I believe the critical detail is that Lazarus has a name, while we never learn the rich man's name. Names represent true identity. One lived as a person, the other as a role.

Both men die. Lazarus is carried by angels to Abraham's bosom. The rich man finds himself in Hades, in torment. He looks up and sees Abraham far away, with Lazarus beside him.

The rich man's first words. "Father Abraham, have mercy on me, and send Lazarus to dip his finger in water and cool my tongue, for I am in anguish in this flame." Even in hell, he treats Lazarus as his servant.

Abraham's response reveals everything. "Child, remember that you in your lifetime received your good things, and Lazarus bad things; but now he is comforted here, and you are in anguish."

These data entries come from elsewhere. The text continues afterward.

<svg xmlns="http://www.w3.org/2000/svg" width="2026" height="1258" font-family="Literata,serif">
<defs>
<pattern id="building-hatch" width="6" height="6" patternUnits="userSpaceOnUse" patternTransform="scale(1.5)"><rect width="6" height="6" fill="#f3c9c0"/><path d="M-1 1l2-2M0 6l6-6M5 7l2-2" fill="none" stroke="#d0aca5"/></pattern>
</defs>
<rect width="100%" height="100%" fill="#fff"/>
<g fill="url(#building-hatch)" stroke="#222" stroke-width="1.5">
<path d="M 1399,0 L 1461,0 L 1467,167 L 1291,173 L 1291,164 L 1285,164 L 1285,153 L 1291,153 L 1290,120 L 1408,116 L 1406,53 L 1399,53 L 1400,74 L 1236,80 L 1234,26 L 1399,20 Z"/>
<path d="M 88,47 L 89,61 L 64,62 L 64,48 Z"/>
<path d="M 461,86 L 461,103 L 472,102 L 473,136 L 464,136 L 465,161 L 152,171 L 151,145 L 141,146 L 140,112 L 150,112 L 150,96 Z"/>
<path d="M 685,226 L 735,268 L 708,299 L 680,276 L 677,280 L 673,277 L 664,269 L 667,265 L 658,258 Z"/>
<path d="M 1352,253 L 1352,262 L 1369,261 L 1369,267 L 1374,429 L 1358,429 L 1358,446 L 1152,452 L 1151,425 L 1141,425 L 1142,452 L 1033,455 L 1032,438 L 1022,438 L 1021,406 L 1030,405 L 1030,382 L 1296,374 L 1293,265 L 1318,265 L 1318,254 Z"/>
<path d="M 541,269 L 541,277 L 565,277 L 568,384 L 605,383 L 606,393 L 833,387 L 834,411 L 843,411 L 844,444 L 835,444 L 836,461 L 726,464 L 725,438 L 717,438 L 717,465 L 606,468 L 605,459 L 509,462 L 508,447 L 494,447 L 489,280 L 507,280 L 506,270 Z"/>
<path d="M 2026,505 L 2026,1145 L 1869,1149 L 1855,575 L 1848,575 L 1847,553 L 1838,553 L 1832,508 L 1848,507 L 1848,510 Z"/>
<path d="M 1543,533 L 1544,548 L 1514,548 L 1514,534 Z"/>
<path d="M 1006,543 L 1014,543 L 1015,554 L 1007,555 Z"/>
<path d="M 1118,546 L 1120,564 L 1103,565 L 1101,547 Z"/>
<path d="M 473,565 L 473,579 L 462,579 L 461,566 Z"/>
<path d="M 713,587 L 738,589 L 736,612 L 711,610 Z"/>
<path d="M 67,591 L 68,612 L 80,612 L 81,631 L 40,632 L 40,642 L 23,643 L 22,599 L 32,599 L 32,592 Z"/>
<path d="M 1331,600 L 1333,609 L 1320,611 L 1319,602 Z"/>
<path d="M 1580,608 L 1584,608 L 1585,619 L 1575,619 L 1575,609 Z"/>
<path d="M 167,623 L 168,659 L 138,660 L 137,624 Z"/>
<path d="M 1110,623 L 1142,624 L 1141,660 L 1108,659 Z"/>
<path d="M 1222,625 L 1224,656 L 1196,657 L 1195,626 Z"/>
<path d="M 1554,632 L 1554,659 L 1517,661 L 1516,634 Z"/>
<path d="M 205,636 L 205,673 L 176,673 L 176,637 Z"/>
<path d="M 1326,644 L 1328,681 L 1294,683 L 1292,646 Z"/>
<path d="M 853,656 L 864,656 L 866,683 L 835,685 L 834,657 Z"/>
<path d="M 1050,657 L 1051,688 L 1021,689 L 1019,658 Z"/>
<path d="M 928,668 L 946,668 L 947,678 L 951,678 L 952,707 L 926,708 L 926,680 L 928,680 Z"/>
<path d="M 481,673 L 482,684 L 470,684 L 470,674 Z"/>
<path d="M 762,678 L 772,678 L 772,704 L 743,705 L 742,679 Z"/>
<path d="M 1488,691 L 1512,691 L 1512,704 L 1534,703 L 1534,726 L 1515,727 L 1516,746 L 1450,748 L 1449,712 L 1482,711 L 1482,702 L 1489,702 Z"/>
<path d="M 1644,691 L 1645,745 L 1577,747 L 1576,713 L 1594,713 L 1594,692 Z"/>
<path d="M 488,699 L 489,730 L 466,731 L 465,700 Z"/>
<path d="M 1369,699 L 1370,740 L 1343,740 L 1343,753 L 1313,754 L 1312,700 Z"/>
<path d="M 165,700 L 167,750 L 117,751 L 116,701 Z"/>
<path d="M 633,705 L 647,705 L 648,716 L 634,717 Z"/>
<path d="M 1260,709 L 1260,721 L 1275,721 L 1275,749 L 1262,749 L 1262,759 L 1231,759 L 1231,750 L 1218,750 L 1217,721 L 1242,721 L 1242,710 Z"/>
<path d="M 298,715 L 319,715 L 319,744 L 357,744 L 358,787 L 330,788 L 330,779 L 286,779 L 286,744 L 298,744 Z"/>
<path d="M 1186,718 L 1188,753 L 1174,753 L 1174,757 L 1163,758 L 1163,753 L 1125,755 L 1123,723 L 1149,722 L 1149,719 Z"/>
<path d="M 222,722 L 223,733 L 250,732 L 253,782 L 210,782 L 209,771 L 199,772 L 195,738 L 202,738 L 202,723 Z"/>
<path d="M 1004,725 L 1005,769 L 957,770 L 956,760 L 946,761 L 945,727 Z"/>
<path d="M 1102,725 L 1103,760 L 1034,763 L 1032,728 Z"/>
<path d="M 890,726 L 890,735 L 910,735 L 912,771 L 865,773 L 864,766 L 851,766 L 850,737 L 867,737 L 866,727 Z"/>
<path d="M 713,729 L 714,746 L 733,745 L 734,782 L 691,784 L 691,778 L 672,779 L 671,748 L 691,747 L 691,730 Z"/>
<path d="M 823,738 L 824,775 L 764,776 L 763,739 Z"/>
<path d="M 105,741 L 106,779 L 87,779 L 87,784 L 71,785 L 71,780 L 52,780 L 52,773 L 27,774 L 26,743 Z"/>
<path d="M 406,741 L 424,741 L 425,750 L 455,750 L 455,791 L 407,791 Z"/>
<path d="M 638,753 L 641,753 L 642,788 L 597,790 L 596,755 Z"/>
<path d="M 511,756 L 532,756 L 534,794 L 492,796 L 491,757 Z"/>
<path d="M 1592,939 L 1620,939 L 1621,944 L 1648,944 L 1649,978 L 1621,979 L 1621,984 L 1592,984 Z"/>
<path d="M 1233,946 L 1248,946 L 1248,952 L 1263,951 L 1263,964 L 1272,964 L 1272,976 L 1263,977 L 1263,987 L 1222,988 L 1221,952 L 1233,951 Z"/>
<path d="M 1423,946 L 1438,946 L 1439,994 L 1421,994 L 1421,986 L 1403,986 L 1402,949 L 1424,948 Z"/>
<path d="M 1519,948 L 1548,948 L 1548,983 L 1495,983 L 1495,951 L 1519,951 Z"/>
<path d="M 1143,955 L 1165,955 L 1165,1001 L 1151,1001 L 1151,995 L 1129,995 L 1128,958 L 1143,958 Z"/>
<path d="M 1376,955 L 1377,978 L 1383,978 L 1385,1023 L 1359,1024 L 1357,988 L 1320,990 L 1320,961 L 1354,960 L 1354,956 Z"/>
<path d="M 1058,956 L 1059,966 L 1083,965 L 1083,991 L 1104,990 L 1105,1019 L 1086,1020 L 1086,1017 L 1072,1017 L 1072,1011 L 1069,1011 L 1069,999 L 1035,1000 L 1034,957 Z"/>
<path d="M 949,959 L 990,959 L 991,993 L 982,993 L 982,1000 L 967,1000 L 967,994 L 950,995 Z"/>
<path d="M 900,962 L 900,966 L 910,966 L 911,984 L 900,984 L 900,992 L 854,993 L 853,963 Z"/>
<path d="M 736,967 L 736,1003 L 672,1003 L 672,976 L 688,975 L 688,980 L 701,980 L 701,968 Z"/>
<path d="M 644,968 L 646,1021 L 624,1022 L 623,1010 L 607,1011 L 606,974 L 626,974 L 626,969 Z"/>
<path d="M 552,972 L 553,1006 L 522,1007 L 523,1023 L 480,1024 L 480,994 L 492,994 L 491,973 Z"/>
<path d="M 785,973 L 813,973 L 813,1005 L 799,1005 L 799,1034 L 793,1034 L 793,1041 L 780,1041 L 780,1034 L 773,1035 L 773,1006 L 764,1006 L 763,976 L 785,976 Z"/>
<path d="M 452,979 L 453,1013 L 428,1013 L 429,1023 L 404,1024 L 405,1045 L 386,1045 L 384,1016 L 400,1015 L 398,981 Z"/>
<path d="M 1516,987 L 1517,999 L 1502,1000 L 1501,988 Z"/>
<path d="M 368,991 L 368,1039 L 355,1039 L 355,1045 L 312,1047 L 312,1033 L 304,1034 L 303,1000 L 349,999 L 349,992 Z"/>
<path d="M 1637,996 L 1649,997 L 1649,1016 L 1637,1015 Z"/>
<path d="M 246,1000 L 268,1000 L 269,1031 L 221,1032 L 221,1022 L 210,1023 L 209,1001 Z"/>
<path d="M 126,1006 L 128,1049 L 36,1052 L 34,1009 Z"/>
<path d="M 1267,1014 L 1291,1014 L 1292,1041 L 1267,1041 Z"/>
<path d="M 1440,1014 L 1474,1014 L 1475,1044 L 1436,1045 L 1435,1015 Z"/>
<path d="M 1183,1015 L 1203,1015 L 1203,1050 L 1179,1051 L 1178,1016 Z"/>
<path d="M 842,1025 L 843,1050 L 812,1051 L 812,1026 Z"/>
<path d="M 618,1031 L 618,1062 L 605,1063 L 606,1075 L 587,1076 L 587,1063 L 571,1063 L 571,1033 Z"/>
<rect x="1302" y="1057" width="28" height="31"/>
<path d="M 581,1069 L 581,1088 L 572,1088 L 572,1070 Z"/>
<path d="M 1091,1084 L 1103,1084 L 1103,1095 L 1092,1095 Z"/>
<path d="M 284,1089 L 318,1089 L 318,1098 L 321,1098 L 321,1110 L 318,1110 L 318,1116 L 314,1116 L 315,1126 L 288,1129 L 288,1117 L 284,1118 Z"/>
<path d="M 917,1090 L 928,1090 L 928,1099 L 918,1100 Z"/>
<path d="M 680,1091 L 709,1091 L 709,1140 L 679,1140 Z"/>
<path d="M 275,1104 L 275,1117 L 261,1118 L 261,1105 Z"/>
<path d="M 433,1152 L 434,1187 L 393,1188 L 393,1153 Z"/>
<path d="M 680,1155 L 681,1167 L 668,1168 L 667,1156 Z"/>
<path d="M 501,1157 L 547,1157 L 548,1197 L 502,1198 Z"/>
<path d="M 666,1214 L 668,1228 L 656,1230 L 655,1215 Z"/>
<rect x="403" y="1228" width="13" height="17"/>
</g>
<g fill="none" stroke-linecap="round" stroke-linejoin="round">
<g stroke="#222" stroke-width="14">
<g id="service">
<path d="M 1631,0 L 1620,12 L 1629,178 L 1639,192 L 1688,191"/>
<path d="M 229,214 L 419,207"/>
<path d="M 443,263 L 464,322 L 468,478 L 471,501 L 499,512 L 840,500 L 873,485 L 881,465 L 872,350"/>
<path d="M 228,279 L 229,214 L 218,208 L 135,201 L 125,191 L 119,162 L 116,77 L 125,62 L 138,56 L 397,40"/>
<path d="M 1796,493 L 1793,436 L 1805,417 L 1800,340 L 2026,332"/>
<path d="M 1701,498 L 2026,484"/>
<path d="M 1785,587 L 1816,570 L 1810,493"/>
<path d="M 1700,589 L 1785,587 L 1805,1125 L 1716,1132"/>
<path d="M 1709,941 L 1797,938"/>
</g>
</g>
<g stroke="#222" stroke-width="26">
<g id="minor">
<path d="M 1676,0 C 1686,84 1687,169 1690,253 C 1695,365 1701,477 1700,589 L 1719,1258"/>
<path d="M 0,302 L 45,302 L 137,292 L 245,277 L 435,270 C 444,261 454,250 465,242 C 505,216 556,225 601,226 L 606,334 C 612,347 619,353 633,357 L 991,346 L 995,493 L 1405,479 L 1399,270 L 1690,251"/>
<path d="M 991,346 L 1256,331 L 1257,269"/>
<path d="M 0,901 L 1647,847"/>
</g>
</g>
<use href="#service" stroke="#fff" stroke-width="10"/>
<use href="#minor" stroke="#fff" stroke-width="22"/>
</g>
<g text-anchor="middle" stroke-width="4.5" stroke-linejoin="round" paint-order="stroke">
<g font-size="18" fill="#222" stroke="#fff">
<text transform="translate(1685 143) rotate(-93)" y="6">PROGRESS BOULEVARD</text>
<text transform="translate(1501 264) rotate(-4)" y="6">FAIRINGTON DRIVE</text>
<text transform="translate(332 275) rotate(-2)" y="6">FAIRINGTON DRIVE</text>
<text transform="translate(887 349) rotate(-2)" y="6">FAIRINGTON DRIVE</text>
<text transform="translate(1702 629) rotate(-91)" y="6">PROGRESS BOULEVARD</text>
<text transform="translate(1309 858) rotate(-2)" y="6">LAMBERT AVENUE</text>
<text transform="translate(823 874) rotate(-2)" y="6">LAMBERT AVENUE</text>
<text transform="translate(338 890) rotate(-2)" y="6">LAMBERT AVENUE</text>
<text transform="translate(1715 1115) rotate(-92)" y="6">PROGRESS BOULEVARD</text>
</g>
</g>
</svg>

This point is often confused. The rich man's sin wasn't greed or pride. It was invisibility. Making another human being invisible. Lazarus was right at his gate every day, and he simply didn't see him as a person.

The hidden symbols: Purple represents royal power and opulence, fine linen represents purity, feasting represents satisfaction. The rich man had everything the world calls good. Yet he lived in spiritual blindness.

Lazarus (meaning "God helps") represents everyone society makes invisible - the homeless, the sick, the forgotten. The dogs that lick his wounds show more compassion than the rich man ever did.

As you write, we all have Lazarus at our gate. The coworker we ignore, the homeless person we step over, the family member we neglect. True poverty isn't lacking money - it's lacking the ability to see others.

The rich man's final plea: "Send Lazarus to my father's house to warn my five brothers." Abraham refuses: "They have Moses and the prophets. If they don't listen to them, they won't believe even if someone rises from the dead."

Hell isn't the rich man’s punishment for being wealthy. It's the natural consequence of living blind to those around you. True wealth is seeing every person as a person.